Bond Decision Clears Path for U.S. Adoption of Disabilities Treaty
New York City – Human Rights First today urged the Senate to move forward with ratification of the Convention on the Rights of Persons with Disabilities following today’s Supreme Court decision in Bond v. United States. The pending Bond case, which challenged the scope of treaty power when an individual had been prosecuted under a federal law for violating the Chemical Weapons Convention, was cited by some lawmakers as reason to delay U.S. entry into new treaties, including the Convention on the Rights of Persons with Disabilities. The Supreme Court decided that the federal law used in the Bond case was intended for situations of war and terrorism, and does not apply to garden-variety criminal behavior that is properly the exclusive subject of state law.
“Now that Bond has been decided, those who were concerned about the case should have no further objection to adopting the Convention on the Rights of Persons with Disabilities,” said Human Rights First’s Gabor Rona. “The United States has been a moving force in negotiating the treaty and already has well-established federal law enforcing the rights of disabled persons, the Americans with Disabilities Act. The terms for adoption of the Treaty already include language that would protect the rights of States to exercise their powers. Nothing in the Bond decision changes that or otherwise challenges either the wisdom or legality of adopting the Disabilities Convention. We urge the Senate to approve the treaty.”

(Dataset items)
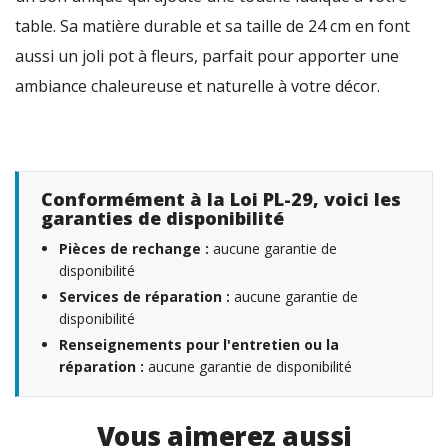
table. Sa matière durable et sa taille de 24 cm en font
aussi un joli pot à fleurs, parfait pour apporter une
ambiance chaleureuse et naturelle à votre décor.
Conformément à la Loi PL-29, voici les
garanties de disponibilité
Pièces de rechange :
aucune garantie de
disponibilité
Services de réparation :
aucune garantie de
disponibilité
Renseignements pour l'entretien ou la
réparation :
aucune garantie de disponibilité
Vous aimerez aussi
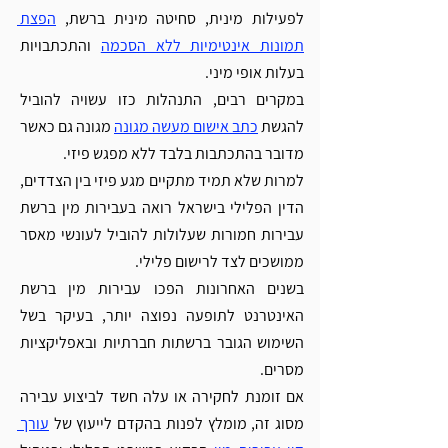
לפעילות מינית, סחיטה מינית ברשת, 
הפצת 
תמונות אינטימיות ללא הסכמה
 והתכתבויות 
בעלות אופי מיני. 
במקרים רבים, התנהלות כזו עשויה להוביל 
להגשת 
כתב אישום מעשה מגונה
 מגונה גם כאשר 
מדובר בהתכתבות בלבד ללא מפגש פיזי. 
למרות שלא תמיד מתקיים מגע פיזי בין הצדדים, 
הדין הפלילי בישראל רואה בעבירות מין ברשת 
עבירות חמורות שעלולות להוביל לעונשי מאסר 
ממושכים לצד לרישום פלילי.
בשנים האחרונות הפכו עבירות מין ברשת 
האינטרנט לתופעה נפוצה יותר, בעיקר בשל 
השימוש הגובר ברשתות חברתיות ובאפליקציות 
מסרים.
אם זומנת לחקירה או עלה חשד לביצוע עבירה 
מסוג זה, מומלץ לפנות בהקדם לייעוץ של 
עורך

**Things to do**
A. Decide whether each statement below agrees with the Bond decision statement, answering yes or no and quoting the words of the statement that settle it.
(i) The Supreme Court held that the federal law used in the Bond case was meant for situations of war and terrorism.
(ii) The Bond case involved a prosecution under a federal law for violating the Convention on the Rights of Persons with Disabilities.
(iii) Gabor Rona said the United States had been a moving force in negotiating the treaty.
B. Please write the next part of the Bond decision statement, picking up after its final sentence.
The records have nothing to do with the Bond decision statement.

**Outputs for the tasks**
A.
(i) Yes: "was intended for situations of war and terrorism"
(ii) No: "prosecuted under a federal law for violating the Chemical Weapons Convention"
(iii) Yes: "The United States has been a moving force in negotiating the treaty"

B.
Bond v. United States involved a challenge to the use of a federal law that implements U.S. treaty obligations under the Chemical Weapons Convention as the basis for prosecution in Pennsylvania of a person alleged to have used a chemical agent to poison another person. In this case, Bond had tried to use toxic substances to harm another woman.
When the United States enacted the Americans with Disabilities Act (ADA) in 1990, it inspired a global movement to protect the rights of disabled people everywhere. That movement produced the U.N. Convention on the Rights of Persons with Disabilities, which declares that all people, regardless of ability, deserve to live in dignity. This treaty has been ratified by 138 nations, including every major U.S. ally.